Several years ago, Thich Nhat Hanh republished an earlier book under the title of Understanding Our Mind: 50 Verses on Buddhist Psychology. He interprets and comments on verses Vasubandhu composed on the nature of consciousness. Together with his brother, Asanga, Vasubandhu (fl. 4th century) was one of the principle founders of the Yogacara school, and is considered one the great Buddhist philosophers, revered in a number of Buddhist traditions.
Yogacara (“Yoga-practice”), along with the Madhyamaka, was one of the two major schools in early Mahayana Buddhism. This tradition, which emphasized philosophy and psychology, was also known as Consciousness Only (Vijnanavada) or Mind Only. Thich Nhat Hanh refers to it as Manifestation Only.
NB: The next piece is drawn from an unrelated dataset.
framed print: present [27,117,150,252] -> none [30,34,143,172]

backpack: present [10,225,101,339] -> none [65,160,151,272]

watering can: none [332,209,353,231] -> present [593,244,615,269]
He states that “According to the teachings of Manifestation Only Buddhism, our mind has eight aspects, or we can say, ‘eight consciousnesses.’ The first five are based in the physical senses . . . the sixth arises when our mind contacts an object of perception . . . [the seventh] gives rise to and is the support of the mind consciousness . . . The eighth, store consciousness (alayavijnana), is the ground, or base, of the other seven consciousnesses. “
The first fifteen verses in the book are about the store consciousness. which functions “to store or preserve all the ‘seeds’ (bija) of our experiences . . . Everything we have ever done, experienced, or perceived . . . The seeds planted by these actions, experiences, and perceptions are the ‘subject’ of consciousness.” The store consciousness also preserves the seeds themselves.
The first verse Thich Nhat Hanh presents is as follows:
Mind is a field
in which every kind of seed is sown.
The “mind-field” can also be called
“all the seeds.”
Thich Nhat Hanh comments:
Our mind is a field in which every kind of seed is sown – seeds of compassion, joy, and hope, seeds of sorrow, fear, and difficulties. Every day our thoughts, words, and deeds plant new seeds in the field of our consciousness, and what these seeds generate becomes the substance of our life . . . There are wholesome and unwholesome seeds in our mind-field.”
The Chinese T’ien-t’ai (Celestial Terrace) sect viewed the mind in more metaphysical terms than the Mind Only school. They saw it as a substance that permeates all individual minds, as well as the entire universe. They went beyond the Mind Only teachings to propose a 9th aspect, or layer, of mind – the amala consciousness. Amala means “stainless”, “pure”, or “undefiled.” This layer of mind lies beyond the level of the store consciousness and is said to be free from any influences from past experiences, and, as it is a pure consciousness, it is also far beyond any sense of self, any notion of ‘I’.
Chih-i, the de facto founder of T’ien-t’ai, equated the amala consciousness with “true nature,” or what call Buddha-nature. Tibetan Buddhism describes this same quality of mind as luminous or clear light.
The Mind Only school maintained that only mind was real, everything else was illusion. T’ien-t’ai accepted this but they were not so interested in the workings of the mind, or trying to explain what consciousness is, as they were in how to contemplate the mind. Since all reality is a product of mind, or at least identical to it, then mind, which is easily accessible, should be the primary object of contemplation.
Chih-i taught contemplating the mind as a two-pronged process where the practitioner calms and empties the mind while also realizing the quiescence and emptiness of all phenomena (chih; stopping), and through observing the mind ((kuan; insight or seeing) realizes its luminous expanse.
So, when Vasubandhu says “The mind is a field,” we can see that as pointing to the expansiveness of mind, the sweep or range of consciousness.
It is important to note that we have been looking at the mind from the standpoint of ultimate truth, but we live in the realm of relative truth, where the things we have said are mere illusions have a worldly function. The purpose of the all this, then, is to guide us to an understanding of mind. Again, it is not so much to understand what it is, but rather to learn how we can become the master of our mind, instead of a slave to our normal state of consciousness which is always preoccupied with conflicting thoughts and sensory perceptions, constantly in pursuit of subjective experiences and external objects.
These concepts can serve as a foundation for the critical work of disengaging our thoughts from their object oriented focus and placing them squarely in the present, without thinking about the past or anticipating the future. In this way, we can realize emptiness and get a glimpse into the luminous nature of consciousness.